TASK OBJECTIVE: Take from the records below each line that holds "List".

--------------------------------

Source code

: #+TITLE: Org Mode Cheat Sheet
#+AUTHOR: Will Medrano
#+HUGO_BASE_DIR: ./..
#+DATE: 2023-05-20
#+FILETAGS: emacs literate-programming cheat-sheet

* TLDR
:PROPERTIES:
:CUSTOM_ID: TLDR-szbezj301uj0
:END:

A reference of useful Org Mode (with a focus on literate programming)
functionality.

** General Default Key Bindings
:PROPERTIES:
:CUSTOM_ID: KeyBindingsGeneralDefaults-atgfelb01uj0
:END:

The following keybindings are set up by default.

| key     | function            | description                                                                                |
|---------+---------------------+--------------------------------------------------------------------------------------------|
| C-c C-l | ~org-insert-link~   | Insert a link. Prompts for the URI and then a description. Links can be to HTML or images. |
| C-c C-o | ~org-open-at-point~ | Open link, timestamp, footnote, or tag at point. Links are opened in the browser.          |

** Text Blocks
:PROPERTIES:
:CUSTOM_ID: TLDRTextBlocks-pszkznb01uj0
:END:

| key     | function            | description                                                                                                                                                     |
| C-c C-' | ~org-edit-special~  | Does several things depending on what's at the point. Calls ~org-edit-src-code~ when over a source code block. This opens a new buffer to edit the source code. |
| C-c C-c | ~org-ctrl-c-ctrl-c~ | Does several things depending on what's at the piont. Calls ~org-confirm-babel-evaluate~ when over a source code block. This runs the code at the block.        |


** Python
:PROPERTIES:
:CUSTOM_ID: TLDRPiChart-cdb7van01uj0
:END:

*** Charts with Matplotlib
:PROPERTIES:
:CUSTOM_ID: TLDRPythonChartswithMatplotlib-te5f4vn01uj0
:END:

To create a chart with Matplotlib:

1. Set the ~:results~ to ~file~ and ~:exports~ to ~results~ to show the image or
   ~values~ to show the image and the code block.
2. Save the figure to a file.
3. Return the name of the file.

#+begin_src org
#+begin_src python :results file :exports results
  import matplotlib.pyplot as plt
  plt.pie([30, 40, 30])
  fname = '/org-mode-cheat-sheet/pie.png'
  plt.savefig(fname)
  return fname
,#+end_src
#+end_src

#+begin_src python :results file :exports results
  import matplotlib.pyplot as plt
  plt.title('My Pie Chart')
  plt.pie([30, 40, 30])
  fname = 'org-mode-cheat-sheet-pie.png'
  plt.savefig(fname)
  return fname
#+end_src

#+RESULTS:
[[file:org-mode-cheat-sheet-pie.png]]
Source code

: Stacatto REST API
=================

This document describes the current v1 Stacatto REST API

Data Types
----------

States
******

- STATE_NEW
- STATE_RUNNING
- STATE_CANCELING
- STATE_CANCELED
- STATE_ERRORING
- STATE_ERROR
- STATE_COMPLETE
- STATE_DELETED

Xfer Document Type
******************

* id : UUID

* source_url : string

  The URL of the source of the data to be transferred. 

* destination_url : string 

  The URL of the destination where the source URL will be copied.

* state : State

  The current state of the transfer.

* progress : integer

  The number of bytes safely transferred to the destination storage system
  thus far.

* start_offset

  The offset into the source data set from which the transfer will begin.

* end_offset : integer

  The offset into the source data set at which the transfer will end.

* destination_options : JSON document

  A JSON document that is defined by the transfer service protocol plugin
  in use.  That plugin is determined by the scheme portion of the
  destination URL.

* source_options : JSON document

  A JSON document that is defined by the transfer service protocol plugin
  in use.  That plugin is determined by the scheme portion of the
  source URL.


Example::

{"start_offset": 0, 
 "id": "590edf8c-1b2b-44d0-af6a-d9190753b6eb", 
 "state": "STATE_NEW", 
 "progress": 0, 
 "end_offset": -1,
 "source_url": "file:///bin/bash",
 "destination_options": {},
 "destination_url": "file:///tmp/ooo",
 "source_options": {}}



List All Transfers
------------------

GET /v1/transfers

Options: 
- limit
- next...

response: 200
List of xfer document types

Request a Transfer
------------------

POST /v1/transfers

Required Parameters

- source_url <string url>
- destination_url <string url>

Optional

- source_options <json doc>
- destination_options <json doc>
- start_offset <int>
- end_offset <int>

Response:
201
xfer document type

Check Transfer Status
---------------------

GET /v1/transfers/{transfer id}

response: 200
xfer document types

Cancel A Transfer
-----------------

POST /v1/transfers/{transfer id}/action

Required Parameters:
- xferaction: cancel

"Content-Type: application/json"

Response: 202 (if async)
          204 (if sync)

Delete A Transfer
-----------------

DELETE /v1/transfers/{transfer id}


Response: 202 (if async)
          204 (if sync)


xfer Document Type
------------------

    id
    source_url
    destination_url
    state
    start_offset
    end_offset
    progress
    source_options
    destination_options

--------------------------------

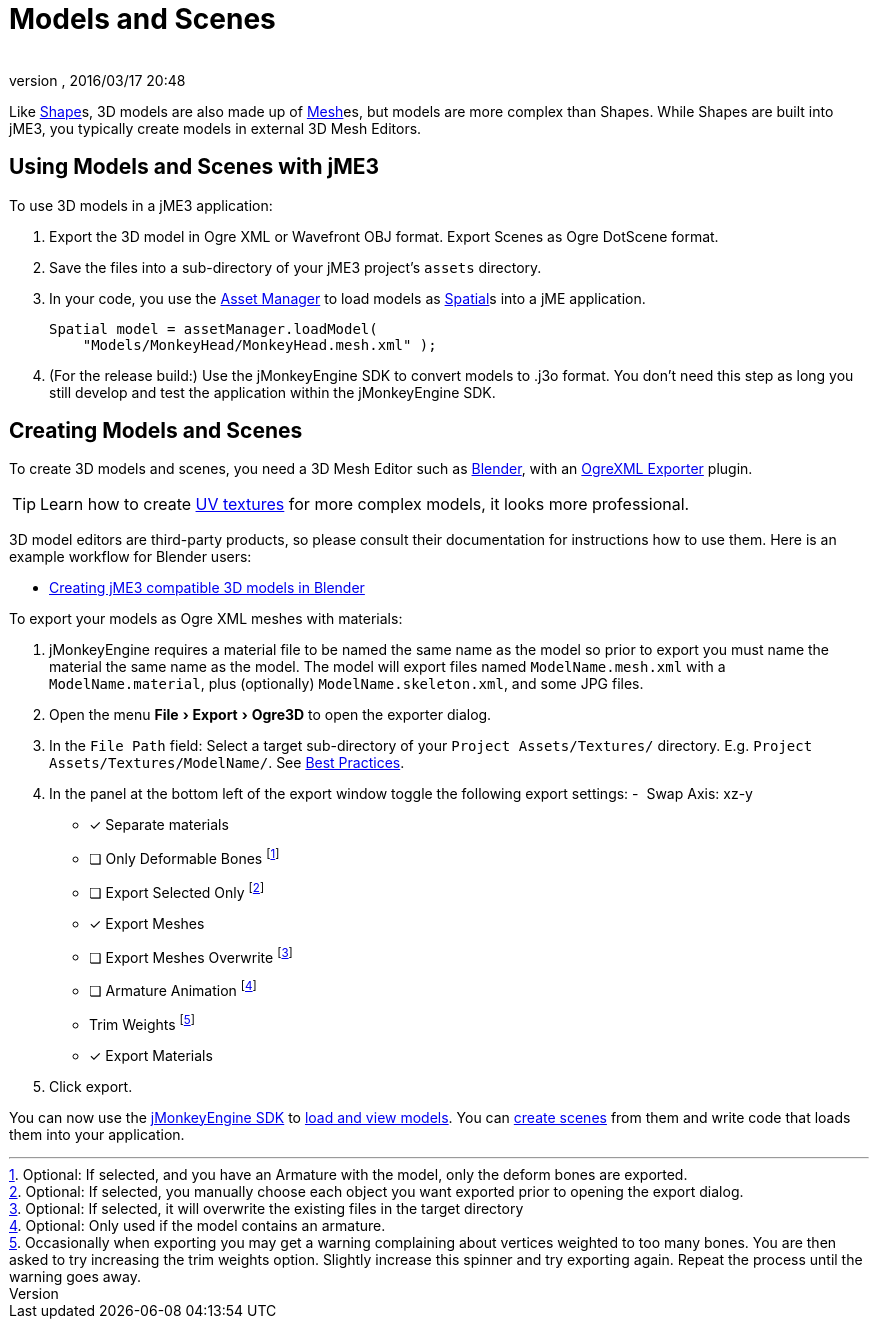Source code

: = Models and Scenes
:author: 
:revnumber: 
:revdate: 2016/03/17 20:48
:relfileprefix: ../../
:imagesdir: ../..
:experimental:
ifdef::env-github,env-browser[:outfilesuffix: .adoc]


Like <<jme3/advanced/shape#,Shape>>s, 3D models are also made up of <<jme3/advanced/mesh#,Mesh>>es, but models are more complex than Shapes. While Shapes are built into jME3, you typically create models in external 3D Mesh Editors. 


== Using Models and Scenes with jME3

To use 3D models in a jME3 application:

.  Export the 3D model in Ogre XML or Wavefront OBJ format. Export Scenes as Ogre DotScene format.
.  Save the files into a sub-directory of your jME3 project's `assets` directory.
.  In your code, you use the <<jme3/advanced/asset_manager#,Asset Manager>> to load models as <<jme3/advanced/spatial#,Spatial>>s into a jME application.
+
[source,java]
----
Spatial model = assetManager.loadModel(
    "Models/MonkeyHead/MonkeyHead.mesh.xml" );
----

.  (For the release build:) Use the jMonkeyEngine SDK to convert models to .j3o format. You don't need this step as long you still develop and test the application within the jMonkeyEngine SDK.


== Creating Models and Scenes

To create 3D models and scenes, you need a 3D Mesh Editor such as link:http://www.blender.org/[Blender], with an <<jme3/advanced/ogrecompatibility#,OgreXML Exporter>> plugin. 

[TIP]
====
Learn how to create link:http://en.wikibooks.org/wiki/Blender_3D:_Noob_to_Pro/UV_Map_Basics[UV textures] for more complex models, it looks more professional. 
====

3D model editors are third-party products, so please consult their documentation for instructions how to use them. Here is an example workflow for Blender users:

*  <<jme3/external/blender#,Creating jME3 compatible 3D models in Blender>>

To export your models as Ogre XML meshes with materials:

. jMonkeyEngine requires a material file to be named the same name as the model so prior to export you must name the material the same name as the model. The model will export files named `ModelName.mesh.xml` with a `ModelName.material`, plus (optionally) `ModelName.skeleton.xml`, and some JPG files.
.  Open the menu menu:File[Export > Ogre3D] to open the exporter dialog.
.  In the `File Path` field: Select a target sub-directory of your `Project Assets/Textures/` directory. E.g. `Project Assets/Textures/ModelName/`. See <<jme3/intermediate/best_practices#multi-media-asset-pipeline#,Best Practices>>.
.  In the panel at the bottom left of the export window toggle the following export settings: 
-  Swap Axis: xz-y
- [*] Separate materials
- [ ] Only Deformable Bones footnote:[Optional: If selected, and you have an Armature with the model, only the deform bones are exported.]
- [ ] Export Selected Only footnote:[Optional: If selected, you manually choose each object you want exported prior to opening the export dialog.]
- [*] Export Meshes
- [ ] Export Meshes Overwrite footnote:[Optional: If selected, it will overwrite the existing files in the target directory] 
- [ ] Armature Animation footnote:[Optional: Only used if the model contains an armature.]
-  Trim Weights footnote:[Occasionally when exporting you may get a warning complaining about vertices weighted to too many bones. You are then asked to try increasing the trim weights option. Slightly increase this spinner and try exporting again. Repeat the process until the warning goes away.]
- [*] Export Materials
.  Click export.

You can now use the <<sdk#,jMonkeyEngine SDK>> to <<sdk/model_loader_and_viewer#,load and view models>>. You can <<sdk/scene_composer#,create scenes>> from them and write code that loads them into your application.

--------------------------------

RESPONSE BOX:
List All Transfers
List of xfer document types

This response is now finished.